■ DATA YANG DIBERIKAN ■

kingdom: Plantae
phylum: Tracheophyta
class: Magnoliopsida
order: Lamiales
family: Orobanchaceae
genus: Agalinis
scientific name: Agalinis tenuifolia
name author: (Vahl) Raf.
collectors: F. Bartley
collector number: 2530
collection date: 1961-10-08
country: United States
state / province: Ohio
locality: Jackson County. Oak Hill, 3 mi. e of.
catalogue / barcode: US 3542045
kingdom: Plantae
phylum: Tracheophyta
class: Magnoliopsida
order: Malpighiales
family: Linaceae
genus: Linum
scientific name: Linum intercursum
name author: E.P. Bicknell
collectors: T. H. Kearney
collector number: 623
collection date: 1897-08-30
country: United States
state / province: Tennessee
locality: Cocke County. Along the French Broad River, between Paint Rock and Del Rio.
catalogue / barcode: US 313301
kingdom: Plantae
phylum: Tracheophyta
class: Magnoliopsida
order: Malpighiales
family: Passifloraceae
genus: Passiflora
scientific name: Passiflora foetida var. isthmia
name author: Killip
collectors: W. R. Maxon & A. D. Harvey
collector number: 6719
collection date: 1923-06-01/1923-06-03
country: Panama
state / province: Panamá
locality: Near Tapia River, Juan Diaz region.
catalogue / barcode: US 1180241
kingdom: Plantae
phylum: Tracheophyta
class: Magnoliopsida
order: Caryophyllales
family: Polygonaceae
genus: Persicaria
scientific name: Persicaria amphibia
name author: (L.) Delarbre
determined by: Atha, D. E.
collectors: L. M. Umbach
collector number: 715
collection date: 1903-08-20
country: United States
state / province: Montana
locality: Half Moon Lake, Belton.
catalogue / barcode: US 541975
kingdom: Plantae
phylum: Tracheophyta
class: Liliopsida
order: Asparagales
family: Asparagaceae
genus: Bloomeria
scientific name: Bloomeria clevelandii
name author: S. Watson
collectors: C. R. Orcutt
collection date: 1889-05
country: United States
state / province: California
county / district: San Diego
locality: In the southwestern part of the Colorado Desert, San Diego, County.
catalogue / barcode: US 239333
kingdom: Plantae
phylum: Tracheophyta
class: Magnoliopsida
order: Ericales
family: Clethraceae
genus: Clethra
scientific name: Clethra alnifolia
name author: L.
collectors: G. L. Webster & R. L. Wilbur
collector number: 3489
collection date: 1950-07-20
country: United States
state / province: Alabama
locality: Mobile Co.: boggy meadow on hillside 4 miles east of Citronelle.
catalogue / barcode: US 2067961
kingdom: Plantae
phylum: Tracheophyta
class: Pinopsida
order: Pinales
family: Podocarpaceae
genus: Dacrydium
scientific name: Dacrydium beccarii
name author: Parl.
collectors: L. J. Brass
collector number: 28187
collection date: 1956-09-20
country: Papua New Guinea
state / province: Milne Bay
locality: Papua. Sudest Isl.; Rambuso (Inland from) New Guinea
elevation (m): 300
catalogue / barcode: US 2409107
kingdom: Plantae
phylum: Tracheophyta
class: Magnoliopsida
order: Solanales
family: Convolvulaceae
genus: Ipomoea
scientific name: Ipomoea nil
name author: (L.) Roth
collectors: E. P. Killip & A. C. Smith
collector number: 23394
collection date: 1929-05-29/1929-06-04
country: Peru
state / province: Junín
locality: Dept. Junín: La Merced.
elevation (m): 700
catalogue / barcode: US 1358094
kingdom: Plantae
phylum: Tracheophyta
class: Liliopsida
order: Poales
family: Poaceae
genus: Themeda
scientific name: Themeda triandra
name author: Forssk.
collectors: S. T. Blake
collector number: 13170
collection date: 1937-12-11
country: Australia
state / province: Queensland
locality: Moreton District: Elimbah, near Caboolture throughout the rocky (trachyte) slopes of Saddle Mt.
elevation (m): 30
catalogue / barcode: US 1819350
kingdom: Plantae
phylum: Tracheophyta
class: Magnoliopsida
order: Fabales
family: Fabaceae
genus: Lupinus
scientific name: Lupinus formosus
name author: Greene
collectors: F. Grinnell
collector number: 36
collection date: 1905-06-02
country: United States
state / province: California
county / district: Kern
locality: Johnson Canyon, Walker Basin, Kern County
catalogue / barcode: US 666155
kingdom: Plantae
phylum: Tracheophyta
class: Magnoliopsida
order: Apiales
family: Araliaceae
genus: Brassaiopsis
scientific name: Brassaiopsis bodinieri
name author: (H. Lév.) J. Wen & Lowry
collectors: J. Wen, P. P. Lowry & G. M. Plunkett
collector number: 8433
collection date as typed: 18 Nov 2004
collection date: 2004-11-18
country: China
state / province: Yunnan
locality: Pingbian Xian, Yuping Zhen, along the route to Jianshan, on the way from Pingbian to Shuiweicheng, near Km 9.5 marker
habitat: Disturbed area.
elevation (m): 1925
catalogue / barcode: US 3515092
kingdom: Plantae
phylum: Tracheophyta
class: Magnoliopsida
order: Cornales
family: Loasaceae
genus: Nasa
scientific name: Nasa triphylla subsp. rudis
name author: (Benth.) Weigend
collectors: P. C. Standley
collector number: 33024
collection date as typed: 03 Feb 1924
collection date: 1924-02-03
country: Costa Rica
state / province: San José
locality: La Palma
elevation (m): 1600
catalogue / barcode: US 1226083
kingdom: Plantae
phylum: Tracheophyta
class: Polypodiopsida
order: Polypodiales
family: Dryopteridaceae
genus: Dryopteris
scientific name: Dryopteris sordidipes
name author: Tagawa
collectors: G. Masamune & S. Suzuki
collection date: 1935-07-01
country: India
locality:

■ PERMINTAAN TERTULIS ■
Salin semua baris item di atas dari awal sampai akhir tanpa mengubah satu karakter pun.

■ JAWABAN TERTULIS ■
kingdom: Plantae
phylum: Tracheophyta
class: Magnoliopsida
order: Lamiales
family: Orobanchaceae
genus: Agalinis
scientific name: Agalinis tenuifolia
name author: (Vahl) Raf.
collectors: F. Bartley
collector number: 2530
collection date: 1961-10-08
country: United States
state / province: Ohio
locality: Jackson County. Oak Hill, 3 mi. e of.
catalogue / barcode: US 3542045
kingdom: Plantae
phylum: Tracheophyta
class: Magnoliopsida
order: Malpighiales
family: Linaceae
genus: Linum
scientific name: Linum intercursum
name author: E.P. Bicknell
collectors: T. H. Kearney
collector number: 623
collection date: 1897-08-30
country: United States
state / province: Tennessee
locality: Cocke County. Along the French Broad River, between Paint Rock and Del Rio.
catalogue / barcode: US 313301
kingdom: Plantae
phylum: Tracheophyta
class: Magnoliopsida
order: Malpighiales
family: Passifloraceae
genus: Passiflora
scientific name: Passiflora foetida var. isthmia
name author: Killip
collectors: W. R. Maxon & A. D. Harvey
collector number: 6719
collection date: 1923-06-01/1923-06-03
country: Panama
state / province: Panamá
locality: Near Tapia River, Juan Diaz region.
catalogue / barcode: US 1180241
kingdom: Plantae
phylum: Tracheophyta
class: Magnoliopsida
order: Caryophyllales
family: Polygonaceae
genus: Persicaria
scientific name: Persicaria amphibia
name author: (L.) Delarbre
determined by: Atha, D. E.
collectors: L. M. Umbach
collector number: 715
collection date: 1903-08-20
country: United States
state / province: Montana
locality: Half Moon Lake, Belton.
catalogue / barcode: US 541975
kingdom: Plantae
phylum: Tracheophyta
class: Liliopsida
order: Asparagales
family: Asparagaceae
genus: Bloomeria
scientific name: Bloomeria clevelandii
name author: S. Watson
collectors: C. R. Orcutt
collection date: 1889-05
country: United States
state / province: California
county / district: San Diego
locality: In the southwestern part of the Colorado Desert, San Diego, County.
catalogue / barcode: US 239333
kingdom: Plantae
phylum: Tracheophyta
class: Magnoliopsida
order: Ericales
family: Clethraceae
genus: Clethra
scientific name: Clethra alnifolia
name author: L.
collectors: G. L. Webster & R. L. Wilbur
collector number: 3489
collection date: 1950-07-20
country: United States
state / province: Alabama
locality: Mobile Co.: boggy meadow on hillside 4 miles east of Citronelle.
catalogue / barcode: US 2067961
kingdom: Plantae
phylum: Tracheophyta
class: Pinopsida
order: Pinales
family: Podocarpaceae
genus: Dacrydium
scientific name: Dacrydium beccarii
name author: Parl.
collectors: L. J. Brass
collector number: 28187
collection date: 1956-09-20
country: Papua New Guinea
state / province: Milne Bay
locality: Papua. Sudest Isl.; Rambuso (Inland from) New Guinea
elevation (m): 300
catalogue / barcode: US 2409107
kingdom: Plantae
phylum: Tracheophyta
class: Magnoliopsida
order: Solanales
family: Convolvulaceae
genus: Ipomoea
scientific name: Ipomoea nil
name author: (L.) Roth
collectors: E. P. Killip & A. C. Smith
collector number: 23394
collection date: 1929-05-29/1929-06-04
country: Peru
state / province: Junín
locality: Dept. Junín: La Merced.
elevation (m): 700
catalogue / barcode: US 1358094
kingdom: Plantae
phylum: Tracheophyta
class: Liliopsida
order: Poales
family: Poaceae
genus: Themeda
scientific name: Themeda triandra
name author: Forssk.
collectors: S. T. Blake
collector number: 13170
collection date: 1937-12-11
country: Australia
state / province: Queensland
locality: Moreton District: Elimbah, near Caboolture throughout the rocky (trachyte) slopes of Saddle Mt.
elevation (m): 30
catalogue / barcode: US 1819350
kingdom: Plantae
phylum: Tracheophyta
class: Magnoliopsida
order: Fabales
family: Fabaceae
genus: Lupinus
scientific name: Lupinus formosus
name author: Greene
collectors: F. Grinnell
collector number: 36
collection date: 1905-06-02
country: United States
state / province: California
county / district: Kern
locality: Johnson Canyon, Walker Basin, Kern County
catalogue / barcode: US 666155
kingdom: Plantae
phylum: Tracheophyta
class: Magnoliopsida
order: Apiales
family: Araliaceae
genus: Brassaiopsis
scientific name: Brassaiopsis bodinieri
name author: (H. Lév.) J. Wen & Lowry
collectors: J. Wen, P. P. Lowry & G. M. Plunkett
collector number: 8433
collection date as typed: 18 Nov 2004
collection date: 2004-11-18
country: China
state / province: Yunnan
locality: Pingbian Xian, Yuping Zhen, along the route to Jianshan, on the way from Pingbian to Shuiweicheng, near Km 9.5 marker
habitat: Disturbed area.
elevation (m): 1925
catalogue / barcode: US 3515092
kingdom: Plantae
phylum: Tracheophyta
class: Magnoliopsida
order: Cornales
family: Loasaceae
genus: Nasa
scientific name: Nasa triphylla subsp. rudis
name author: (Benth.) Weigend
collectors: P. C. Standley
collector number: 33024
collection date as typed: 03 Feb 1924
collection date: 1924-02-03
country: Costa Rica
state / province: San José
locality: La Palma
elevation (m): 1600
catalogue / barcode: US 1226083
kingdom: Plantae
phylum: Tracheophyta
class: Polypodiopsida
order: Polypodiales
family: Dryopteridaceae
genus: Dryopteris
scientific name: Dryopteris sordidipes
name author: Tagawa
collectors: G. Masamune & S. Suzuki
collection date: 1935-07-01
country: India
locality:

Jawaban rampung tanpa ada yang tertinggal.